Durga émit un son grossier avant de répondre :

— Absurde, monsieur l’ingénieur en chef. Votre travail est quasiment fini. N’essayez pas de vous rendre utile plus longtemps. Mes ouvriers taurill ont suivi très précisément vos plans. Qu’est-ce qui pourrait arriver ? (Il fit un geste à l’intention de Sulamar.) En avant, ai-je dit. Nous prenons le large.

Lemelisk fit craquer ses jointures avec nervosité en scrutant tour à tour les autres, tous rivés devant leur poste, sanglés sur leur siège piégé.

Il n’en dit rien, mais il avait un très mauvais pressentiment quant à la fiabilité général de la superarme. Trop souvent, il était tombé sur des pépins : ordinateurs désuets ou à la mémoire centrale incompatible, matériaux défaillants. Communications médiocres. Pannes à répétition.

Il savait les Hutts obsédés par le rapport qualité/prix, mais Durga avait accepté des appels d’offre à bas prix bien plus souvent que ne l’exigeait la qualité. Et les Hutts, même s’ils étaient de redoutables seigneurs du crime, avaient oublié un axiome commercial fondamental : on en a pour son argent, et rien de plus.

Lentement, Lemelisk battit en retraite vers le turbolift, profitant de l’agitation de l’équipe de passerelle qui préparait l’appareillage du Sabre Noir.
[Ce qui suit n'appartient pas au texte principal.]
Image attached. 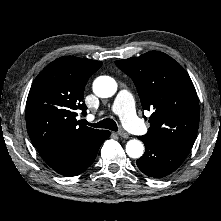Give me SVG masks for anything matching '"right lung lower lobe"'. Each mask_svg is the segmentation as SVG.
<instances>
[{
  "label": "right lung lower lobe",
  "mask_w": 221,
  "mask_h": 221,
  "mask_svg": "<svg viewBox=\"0 0 221 221\" xmlns=\"http://www.w3.org/2000/svg\"><path fill=\"white\" fill-rule=\"evenodd\" d=\"M109 136V131L102 130L82 140L58 142L37 150L57 173L71 177L81 174L94 162L99 147Z\"/></svg>",
  "instance_id": "right-lung-lower-lobe-1"
}]
</instances>
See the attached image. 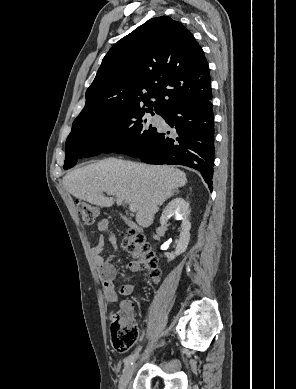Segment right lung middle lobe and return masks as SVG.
<instances>
[{"label":"right lung middle lobe","instance_id":"dd1d6c3e","mask_svg":"<svg viewBox=\"0 0 296 389\" xmlns=\"http://www.w3.org/2000/svg\"><path fill=\"white\" fill-rule=\"evenodd\" d=\"M147 112L137 107H120L99 110L75 119L65 144L64 169L73 167L79 158L103 152L130 155L144 150L157 132L147 121ZM151 114L154 115L153 112ZM160 115L163 117V114ZM112 129L116 131L112 132Z\"/></svg>","mask_w":296,"mask_h":389}]
</instances>
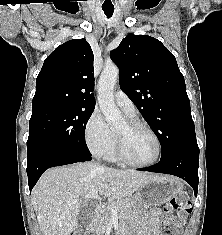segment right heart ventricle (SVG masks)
Here are the masks:
<instances>
[{
    "label": "right heart ventricle",
    "instance_id": "1",
    "mask_svg": "<svg viewBox=\"0 0 222 235\" xmlns=\"http://www.w3.org/2000/svg\"><path fill=\"white\" fill-rule=\"evenodd\" d=\"M106 157L110 160H113V161L118 160L117 155H116L115 144H114L113 148L108 152Z\"/></svg>",
    "mask_w": 222,
    "mask_h": 235
}]
</instances>
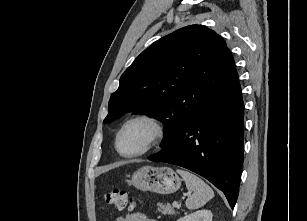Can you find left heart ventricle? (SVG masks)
<instances>
[{"label":"left heart ventricle","instance_id":"left-heart-ventricle-1","mask_svg":"<svg viewBox=\"0 0 307 221\" xmlns=\"http://www.w3.org/2000/svg\"><path fill=\"white\" fill-rule=\"evenodd\" d=\"M150 128L146 123H134L129 125L120 138V149L130 154L142 150L150 137Z\"/></svg>","mask_w":307,"mask_h":221}]
</instances>
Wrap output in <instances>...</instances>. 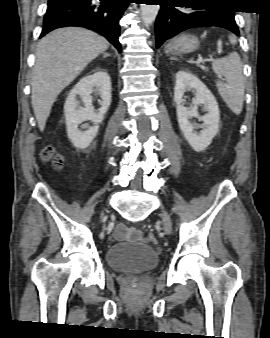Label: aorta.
<instances>
[{"label": "aorta", "mask_w": 270, "mask_h": 338, "mask_svg": "<svg viewBox=\"0 0 270 338\" xmlns=\"http://www.w3.org/2000/svg\"><path fill=\"white\" fill-rule=\"evenodd\" d=\"M159 5L141 4V16L146 26H150L159 12Z\"/></svg>", "instance_id": "obj_1"}]
</instances>
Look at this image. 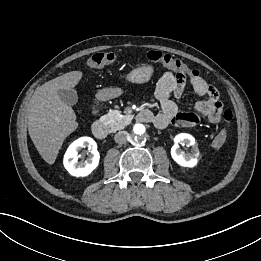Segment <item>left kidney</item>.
<instances>
[{
	"label": "left kidney",
	"instance_id": "5707ae66",
	"mask_svg": "<svg viewBox=\"0 0 261 261\" xmlns=\"http://www.w3.org/2000/svg\"><path fill=\"white\" fill-rule=\"evenodd\" d=\"M175 145L171 148V156L173 160L183 167L192 168L197 165L198 157L200 155L199 149L195 143V139L190 134H178L174 138ZM184 142L193 147V152L191 154H187L181 151L178 147V143Z\"/></svg>",
	"mask_w": 261,
	"mask_h": 261
}]
</instances>
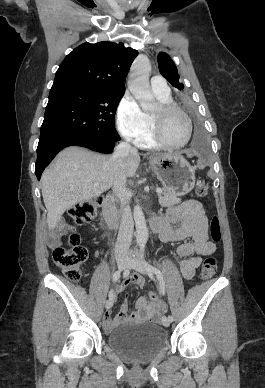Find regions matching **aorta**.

— Excusez-moi, Seigneur Durga, se hasarda-t-il, mais je pense que ma place serait près du superlaser, afin que je m’assure que tout fonctionne correctement.

Durga, excité par la proximité du départ, le laissa aller avec un geste distrait. En descendant vers les étages inférieurs, Lemelisk sentit son estomac se nouer. Il avait faim. Il se demanda s’il aurait un instant pour grignoter quelque chose... Mais non, il n’avait pas de temps à perdre. Si jamais le Sabre Noir n’ouvrait pas le feu à la seconde où Durga l’ordonnerait, il préférait ne pas se trouver dans le coin.

Tout bien considéré, il ne se rendit pas au poste de contrôle des systèmes du superlaser, mais dans son hangar privé où il se rua sur le petit scooter d’inspection. Tous les membres d’équipage avaient gagné leurs postes et les lieux étaient déserts dans la vague clarté du dispositif de veille. Il se démena quelques instants pour s’installer dans le cockpit du scooter monoplace malodorant en se disant qu’il aurait dû ordonner aux Taurill de nettoyer le siège. Il se sangla frénétiquement et lança le scooter.

S’il y avait un risque à courir, il préférait que ce soit dans l’espace.